• **DOCUMENT TEXT**
═══

Functions used multiple times within this script are now located in a separate file called download_and_process_DE_functions.py

5. Downloads

5.1 Download the BNetzA power plant list

This section downloads the BNetzA power plant list and converts it to a pandas data frame

In [ ]:
plantlist = getbnetzalist(url_bnetza)

# clean unnamed columns
plantlist.drop([c for c in plantlist.columns if 'Unnamed:' in c], axis=1, inplace=True)

plantlist.head()

5.2 Download the UBA Plant list

This section downloads the power plant list from the German Federal Environment Agency (UBA) and converts it to a pandas data frame.

In [ ]:
plantlist_uba = getubalist(url_uba)
plantlist_uba.head()

6. Translate contents

6.1 Columns

A dictionary with the original column names to the new column names is created. This dictionary is used to translate the column names.

In [ ]:
dict_columns = {
    'Kraftwerksnummer Bundesnetzagentur':
        'id',
    'Unternehmen':
        'company',
    'Kraftwerksname':
        'name',
    'PLZ\n(Standort Kraftwerk)':
        'postcode',
    'Ort\n(Standort Kraftwerk)':
        'city',
    'Straße und Hausnummer (Standort Kraftwerk)':
        'street',
    'Bundesland':
        'state',
    'Blockname':
        'block',
    ('Aufnahme der kommerziellen Stromerzeugung der derzeit in Betrieb '
     'befindlichen Erzeugungseinheit\n(Datum/Jahr)'):
        'commissioned',
    ('Kraftwerksstatus \n(in Betrieb/\nvorläufig stillgelegt/\nsaisonale '
     'Konservierung\nReservekraftwerk/\nSonderfall)'):
        'status',
    ('Kraftwerksstatus \n(in Betrieb/\nvorläufig stillgelegt/\nsaisonale '
     'Konservierung\nGesetzlich an Stilllegung gehindert/\nSonderfall)'):
        'status',
    ('Kraftwerksstatus \n(in Betrieb/\nvorläufig stillgelegt/\nsaisonale '
     'Konservierung\nNetzreserve/ Sicherheitsbereitschaft/\nSonderfall)'):
        'status',
    'Energieträger':
        'fuel_basis',
    ('Spezifizierung "Mehrere Energieträger" und "Sonstige Energieträger" - '
     'Hauptbrennstoff'): 'fuel_multiple1',
    'Spezifizierung "Mehrere Energieträger" - Zusatz- / Ersatzbrennstoffe':
        'fuel_multiple2',
    ('Auswertung\nEnergieträger (Zuordnung zu einem Hauptenergieträger bei '
     'Mehreren Energieträgern)'):
        'fuel',
    'Vergütungsfähig nach EEG\n(ja/nein)':
        'eeg',
    'Wärmeauskopplung (KWK)\n(ja/nein)':
        'chp',
    'Netto-Nennleistung (elektrische Wirkleistung) in MW':
        'capacity',
    ('Bezeichnung Verknüpfungspunkt (Schaltanlage) mit dem Stromnetz der '
     'Allgemeinen Versorgung gemäß Netzbetreiber'):
        'network_node',
    'Netz- oder Umspannebene des Anschlusses in kV':
        'voltage',
    'Name Stromnetzbetreiber':
        'network_operator',
    'Kraftwerksname / Standort':
        'uba_name',
    'Betreiber ':
        'uba_company',
    'Standort-PLZ':
        'uba_postcode',
    'Kraftwerksstandort':
        'uba_city',
    'Elektrische Bruttoleistung (MW)':
        'uba_capacity',
    'Fernwärme-leistung (MW)':
        'uba_chp_capacity',
    'Inbetriebnahme  (ggf. Ertüchtigung)':
        'uba_commissioned',
    'Anlagenart':
        'uba_technology',
    'Primärenergieträger':
        'uba_fuel',
}
plantlist.rename(columns=dict_columns, inplace=True)

═══

• **DATASET EXTRACT**
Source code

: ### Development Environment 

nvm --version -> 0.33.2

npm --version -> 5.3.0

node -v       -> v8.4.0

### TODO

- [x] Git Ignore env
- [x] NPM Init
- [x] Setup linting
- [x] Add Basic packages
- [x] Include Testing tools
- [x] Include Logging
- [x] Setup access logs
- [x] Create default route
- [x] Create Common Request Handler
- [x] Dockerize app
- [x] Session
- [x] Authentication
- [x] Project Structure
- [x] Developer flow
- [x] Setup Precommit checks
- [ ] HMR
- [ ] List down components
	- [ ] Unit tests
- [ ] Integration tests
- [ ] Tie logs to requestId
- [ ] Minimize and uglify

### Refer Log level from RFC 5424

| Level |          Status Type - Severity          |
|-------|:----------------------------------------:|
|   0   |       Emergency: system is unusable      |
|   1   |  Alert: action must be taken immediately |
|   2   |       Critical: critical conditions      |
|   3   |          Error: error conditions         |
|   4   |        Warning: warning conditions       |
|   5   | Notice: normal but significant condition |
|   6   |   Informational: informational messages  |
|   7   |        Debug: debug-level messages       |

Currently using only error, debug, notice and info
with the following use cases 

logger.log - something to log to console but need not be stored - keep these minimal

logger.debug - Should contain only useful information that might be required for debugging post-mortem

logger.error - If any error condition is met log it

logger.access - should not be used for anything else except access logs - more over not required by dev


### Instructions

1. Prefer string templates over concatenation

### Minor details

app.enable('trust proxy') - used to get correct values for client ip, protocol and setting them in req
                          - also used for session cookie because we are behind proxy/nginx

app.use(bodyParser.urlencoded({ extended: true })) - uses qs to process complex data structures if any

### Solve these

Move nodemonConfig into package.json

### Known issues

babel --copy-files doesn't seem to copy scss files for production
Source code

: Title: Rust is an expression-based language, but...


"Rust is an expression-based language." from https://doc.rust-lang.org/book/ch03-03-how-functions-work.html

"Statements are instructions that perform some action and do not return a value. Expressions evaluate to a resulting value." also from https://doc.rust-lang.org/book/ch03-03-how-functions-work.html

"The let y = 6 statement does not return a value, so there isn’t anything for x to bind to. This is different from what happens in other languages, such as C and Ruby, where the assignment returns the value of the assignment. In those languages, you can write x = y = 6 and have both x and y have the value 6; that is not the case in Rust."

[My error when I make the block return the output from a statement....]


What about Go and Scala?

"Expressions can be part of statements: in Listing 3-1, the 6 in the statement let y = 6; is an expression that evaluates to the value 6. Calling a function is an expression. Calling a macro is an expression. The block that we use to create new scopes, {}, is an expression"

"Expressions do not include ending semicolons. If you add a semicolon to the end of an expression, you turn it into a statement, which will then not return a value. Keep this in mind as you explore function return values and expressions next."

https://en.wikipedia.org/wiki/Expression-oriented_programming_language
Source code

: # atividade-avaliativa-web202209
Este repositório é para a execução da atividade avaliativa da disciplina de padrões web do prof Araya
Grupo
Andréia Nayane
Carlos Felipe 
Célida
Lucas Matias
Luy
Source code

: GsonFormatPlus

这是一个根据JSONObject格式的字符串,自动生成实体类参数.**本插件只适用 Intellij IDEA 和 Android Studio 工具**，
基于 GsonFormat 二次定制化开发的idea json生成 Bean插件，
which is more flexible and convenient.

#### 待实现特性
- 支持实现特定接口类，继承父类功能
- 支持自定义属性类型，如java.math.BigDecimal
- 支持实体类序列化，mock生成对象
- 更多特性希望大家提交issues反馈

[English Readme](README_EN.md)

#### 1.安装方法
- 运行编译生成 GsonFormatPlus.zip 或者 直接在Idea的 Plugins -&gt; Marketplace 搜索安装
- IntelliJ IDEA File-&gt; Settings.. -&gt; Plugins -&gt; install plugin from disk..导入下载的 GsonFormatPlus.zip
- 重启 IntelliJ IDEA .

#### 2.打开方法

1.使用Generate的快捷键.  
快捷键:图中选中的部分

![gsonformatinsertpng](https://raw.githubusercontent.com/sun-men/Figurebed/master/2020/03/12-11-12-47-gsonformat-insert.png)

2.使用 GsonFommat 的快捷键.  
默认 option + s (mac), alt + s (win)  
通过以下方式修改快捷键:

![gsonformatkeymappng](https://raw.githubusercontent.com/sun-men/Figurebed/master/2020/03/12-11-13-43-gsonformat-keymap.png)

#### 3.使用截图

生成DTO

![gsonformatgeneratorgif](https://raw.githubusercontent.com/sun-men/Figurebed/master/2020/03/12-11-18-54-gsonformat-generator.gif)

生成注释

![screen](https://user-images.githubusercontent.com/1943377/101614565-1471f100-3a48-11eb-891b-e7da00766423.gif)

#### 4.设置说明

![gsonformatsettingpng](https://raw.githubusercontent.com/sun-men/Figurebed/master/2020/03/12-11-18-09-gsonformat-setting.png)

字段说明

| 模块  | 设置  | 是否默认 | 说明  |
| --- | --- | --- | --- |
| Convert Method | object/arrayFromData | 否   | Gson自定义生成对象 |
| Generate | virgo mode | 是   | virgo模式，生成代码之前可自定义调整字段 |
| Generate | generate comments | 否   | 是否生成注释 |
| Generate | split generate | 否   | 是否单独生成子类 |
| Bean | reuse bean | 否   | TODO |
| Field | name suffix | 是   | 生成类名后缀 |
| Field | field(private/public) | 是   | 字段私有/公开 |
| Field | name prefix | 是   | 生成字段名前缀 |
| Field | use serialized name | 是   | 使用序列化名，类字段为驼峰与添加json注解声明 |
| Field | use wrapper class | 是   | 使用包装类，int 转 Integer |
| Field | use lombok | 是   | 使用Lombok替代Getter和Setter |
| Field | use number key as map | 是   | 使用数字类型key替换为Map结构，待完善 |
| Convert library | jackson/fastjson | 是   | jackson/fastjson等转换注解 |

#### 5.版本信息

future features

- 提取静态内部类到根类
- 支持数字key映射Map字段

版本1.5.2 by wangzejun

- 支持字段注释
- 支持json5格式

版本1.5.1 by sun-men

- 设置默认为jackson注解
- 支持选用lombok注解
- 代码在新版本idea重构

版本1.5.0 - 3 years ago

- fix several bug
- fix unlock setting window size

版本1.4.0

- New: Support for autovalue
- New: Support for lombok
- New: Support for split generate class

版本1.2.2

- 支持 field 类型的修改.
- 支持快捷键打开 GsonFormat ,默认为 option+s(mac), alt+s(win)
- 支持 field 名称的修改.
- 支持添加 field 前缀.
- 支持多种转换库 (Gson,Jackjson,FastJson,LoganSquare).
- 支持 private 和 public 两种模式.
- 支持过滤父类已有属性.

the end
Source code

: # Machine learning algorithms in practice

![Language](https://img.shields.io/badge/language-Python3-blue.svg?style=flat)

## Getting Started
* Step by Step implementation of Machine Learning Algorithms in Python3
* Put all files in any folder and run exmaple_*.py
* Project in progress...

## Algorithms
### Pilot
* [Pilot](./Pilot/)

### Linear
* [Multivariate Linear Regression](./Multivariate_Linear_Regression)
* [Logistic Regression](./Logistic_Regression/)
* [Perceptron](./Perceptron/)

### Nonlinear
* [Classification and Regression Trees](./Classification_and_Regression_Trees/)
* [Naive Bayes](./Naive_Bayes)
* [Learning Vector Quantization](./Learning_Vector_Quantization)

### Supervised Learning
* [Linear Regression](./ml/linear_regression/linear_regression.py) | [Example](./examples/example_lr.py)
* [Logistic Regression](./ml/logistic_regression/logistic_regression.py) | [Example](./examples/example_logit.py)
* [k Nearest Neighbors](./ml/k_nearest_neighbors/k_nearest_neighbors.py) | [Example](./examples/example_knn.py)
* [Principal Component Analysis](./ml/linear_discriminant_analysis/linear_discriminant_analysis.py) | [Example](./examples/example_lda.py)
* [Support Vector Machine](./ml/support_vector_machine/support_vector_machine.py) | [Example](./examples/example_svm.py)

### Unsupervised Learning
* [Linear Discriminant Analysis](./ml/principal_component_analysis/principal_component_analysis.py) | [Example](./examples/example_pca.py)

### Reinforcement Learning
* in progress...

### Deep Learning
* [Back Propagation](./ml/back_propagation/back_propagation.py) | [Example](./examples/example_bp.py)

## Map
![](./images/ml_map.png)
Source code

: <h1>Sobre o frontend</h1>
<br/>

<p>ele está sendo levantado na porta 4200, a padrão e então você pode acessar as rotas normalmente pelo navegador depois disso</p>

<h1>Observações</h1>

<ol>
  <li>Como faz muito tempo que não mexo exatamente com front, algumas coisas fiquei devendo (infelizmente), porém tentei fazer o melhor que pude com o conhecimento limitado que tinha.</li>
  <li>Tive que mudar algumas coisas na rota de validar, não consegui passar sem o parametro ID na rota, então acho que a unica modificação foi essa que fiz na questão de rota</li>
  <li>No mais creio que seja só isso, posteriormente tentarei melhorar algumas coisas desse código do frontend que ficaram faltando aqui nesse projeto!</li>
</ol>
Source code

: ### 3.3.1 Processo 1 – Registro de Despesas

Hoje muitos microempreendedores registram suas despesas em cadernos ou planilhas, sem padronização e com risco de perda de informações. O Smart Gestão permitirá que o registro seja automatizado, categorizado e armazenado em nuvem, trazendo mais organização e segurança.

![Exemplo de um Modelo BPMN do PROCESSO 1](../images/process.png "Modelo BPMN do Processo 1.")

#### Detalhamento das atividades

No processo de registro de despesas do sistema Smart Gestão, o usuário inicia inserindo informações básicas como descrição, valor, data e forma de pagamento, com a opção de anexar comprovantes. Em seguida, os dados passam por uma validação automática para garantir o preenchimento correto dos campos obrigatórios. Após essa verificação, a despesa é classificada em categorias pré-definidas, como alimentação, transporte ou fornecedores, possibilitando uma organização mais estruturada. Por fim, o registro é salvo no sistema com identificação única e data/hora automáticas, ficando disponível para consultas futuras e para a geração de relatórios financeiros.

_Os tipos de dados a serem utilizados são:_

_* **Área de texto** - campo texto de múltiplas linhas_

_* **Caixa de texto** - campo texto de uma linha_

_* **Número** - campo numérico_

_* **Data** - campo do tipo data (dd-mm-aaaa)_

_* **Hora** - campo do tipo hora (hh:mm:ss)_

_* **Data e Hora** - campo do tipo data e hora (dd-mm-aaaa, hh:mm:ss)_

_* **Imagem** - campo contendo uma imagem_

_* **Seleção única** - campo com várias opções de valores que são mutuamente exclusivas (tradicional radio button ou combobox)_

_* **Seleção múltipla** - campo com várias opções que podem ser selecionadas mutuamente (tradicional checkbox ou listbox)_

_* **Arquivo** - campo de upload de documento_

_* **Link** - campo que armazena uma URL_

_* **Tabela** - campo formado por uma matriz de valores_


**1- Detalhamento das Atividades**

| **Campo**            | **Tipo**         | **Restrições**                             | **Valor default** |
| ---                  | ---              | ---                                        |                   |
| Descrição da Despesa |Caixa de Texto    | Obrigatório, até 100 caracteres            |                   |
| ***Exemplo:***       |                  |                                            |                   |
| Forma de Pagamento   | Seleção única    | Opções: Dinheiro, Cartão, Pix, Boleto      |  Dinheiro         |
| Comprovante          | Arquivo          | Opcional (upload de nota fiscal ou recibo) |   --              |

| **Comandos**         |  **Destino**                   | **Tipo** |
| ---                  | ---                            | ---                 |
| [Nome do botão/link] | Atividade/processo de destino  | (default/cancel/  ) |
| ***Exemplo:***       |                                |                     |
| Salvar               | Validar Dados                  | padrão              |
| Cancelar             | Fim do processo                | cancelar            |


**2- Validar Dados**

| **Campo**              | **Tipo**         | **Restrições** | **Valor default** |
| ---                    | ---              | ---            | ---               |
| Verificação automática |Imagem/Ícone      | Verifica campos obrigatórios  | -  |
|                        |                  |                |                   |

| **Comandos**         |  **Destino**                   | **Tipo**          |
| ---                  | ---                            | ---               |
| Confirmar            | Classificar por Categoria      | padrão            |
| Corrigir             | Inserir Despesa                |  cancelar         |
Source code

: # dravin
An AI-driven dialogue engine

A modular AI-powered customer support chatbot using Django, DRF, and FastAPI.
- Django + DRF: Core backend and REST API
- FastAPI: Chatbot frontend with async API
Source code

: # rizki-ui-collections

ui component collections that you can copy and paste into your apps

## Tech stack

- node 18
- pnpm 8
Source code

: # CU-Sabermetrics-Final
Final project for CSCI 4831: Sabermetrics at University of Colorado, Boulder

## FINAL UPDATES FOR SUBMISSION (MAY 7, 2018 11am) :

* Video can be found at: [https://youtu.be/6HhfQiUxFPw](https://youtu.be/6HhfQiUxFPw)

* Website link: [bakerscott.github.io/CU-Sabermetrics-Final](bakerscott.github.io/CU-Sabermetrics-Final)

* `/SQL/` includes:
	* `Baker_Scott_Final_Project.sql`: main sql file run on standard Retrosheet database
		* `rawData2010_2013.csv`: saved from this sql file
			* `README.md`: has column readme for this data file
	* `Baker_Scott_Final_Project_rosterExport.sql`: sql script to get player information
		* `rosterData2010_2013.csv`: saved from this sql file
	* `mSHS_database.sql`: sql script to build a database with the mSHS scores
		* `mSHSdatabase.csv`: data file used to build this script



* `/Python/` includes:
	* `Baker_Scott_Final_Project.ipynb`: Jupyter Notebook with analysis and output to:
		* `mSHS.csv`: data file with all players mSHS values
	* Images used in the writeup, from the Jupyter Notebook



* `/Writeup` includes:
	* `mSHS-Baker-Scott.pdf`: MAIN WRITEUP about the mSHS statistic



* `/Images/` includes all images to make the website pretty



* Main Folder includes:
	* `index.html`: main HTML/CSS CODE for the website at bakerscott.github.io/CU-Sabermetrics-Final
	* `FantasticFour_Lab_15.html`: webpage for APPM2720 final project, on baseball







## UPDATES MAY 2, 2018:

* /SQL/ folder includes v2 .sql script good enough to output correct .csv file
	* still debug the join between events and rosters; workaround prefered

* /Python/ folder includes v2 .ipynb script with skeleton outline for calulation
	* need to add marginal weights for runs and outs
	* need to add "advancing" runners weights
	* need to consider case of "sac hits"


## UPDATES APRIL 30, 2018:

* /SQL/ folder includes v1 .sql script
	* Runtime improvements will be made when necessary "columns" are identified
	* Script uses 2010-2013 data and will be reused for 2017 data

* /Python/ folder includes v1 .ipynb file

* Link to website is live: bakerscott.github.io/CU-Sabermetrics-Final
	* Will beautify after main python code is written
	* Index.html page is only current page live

═══

• **WHAT IS BEING ASKED**
In the power plant list script, what is the name of the separate file that holds the functions used multiple times?

• **EXERCISE SOLUTION**
download_and_process_DE_functions.py